Over 20 percent of Minneapolis police officers applying for permanent disability mostly related to PTSD Fox reported this morning. Early retirement requests have also spiked, and not only in Minneapolis.
According to Fox, many of these filing, who were also veterans, claimed that dealing with the protests has been more traumatic than fighting in Iraq and Afghanistan. (Normally one might expect Fox to go ape-shit over any claim that a job was more difficult or heroic that serving in the military in a forward position, but that's Fox' situational ethics for you). While the applications have not yet been processed, it looks suspiciously like another more permanent kind of "blue flu".
While that only highlights the disconnect between law enforcement and the rest of society and that the police seem to consider themselves the oppressed rather than the oppressors, it raises a troubling practical question when thinking about police restructuring.
If police forces are down-sized or the "rotten apples" let go to be replaced with more community-minded people or other services created to take over the more touchy-feely parts of the job, there will be unintended consequences.
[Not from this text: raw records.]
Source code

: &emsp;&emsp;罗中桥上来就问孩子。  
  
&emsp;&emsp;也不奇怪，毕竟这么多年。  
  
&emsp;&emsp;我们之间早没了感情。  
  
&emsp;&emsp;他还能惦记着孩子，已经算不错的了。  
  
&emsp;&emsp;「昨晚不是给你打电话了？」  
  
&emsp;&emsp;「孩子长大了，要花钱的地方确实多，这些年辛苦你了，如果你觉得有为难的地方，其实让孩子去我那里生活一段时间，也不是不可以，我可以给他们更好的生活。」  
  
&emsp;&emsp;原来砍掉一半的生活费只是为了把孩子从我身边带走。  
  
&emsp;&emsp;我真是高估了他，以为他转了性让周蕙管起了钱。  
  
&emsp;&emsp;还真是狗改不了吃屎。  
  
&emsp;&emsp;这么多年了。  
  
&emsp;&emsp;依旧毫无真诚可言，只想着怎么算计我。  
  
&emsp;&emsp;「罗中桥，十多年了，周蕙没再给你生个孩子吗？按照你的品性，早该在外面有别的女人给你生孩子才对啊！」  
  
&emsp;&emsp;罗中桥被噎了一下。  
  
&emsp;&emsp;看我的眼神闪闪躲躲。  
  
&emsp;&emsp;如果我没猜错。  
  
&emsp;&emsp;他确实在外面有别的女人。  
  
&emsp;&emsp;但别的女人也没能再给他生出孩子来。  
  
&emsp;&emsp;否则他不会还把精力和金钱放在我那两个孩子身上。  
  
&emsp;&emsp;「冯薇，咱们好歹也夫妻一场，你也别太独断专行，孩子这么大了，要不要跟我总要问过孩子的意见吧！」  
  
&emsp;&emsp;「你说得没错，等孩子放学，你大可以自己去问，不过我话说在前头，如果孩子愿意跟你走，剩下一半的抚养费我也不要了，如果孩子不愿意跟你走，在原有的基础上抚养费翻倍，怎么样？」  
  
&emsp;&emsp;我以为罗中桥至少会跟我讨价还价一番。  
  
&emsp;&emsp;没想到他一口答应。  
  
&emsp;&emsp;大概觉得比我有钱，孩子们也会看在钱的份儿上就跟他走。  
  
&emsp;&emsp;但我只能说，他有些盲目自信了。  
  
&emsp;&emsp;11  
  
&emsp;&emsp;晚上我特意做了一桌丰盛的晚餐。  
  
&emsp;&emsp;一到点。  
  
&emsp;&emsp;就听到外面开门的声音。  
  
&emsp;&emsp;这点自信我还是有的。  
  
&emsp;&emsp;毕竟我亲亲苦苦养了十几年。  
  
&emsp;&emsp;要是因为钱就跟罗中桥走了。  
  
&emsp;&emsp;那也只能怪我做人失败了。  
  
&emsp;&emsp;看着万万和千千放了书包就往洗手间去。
Of particular concern is what those who leave full time employment in the police then do, not in terms of employment but their activities more broadly.
These will likely be individuals whose views align with the alt-right. They will have weapons training, many of them apparently also ex-military. They will be angry and motivated and ripe for recruitment into right wing paramilitary organizations or domestic terrorist groups. That has the potential to turn ugly in very short order. Groups of well armed thugs, with intimate knowledge of police tactics and procedures pose a significant threat to law and order and to society. Not that reform shouldn't be undertaken, but something to take into consideration.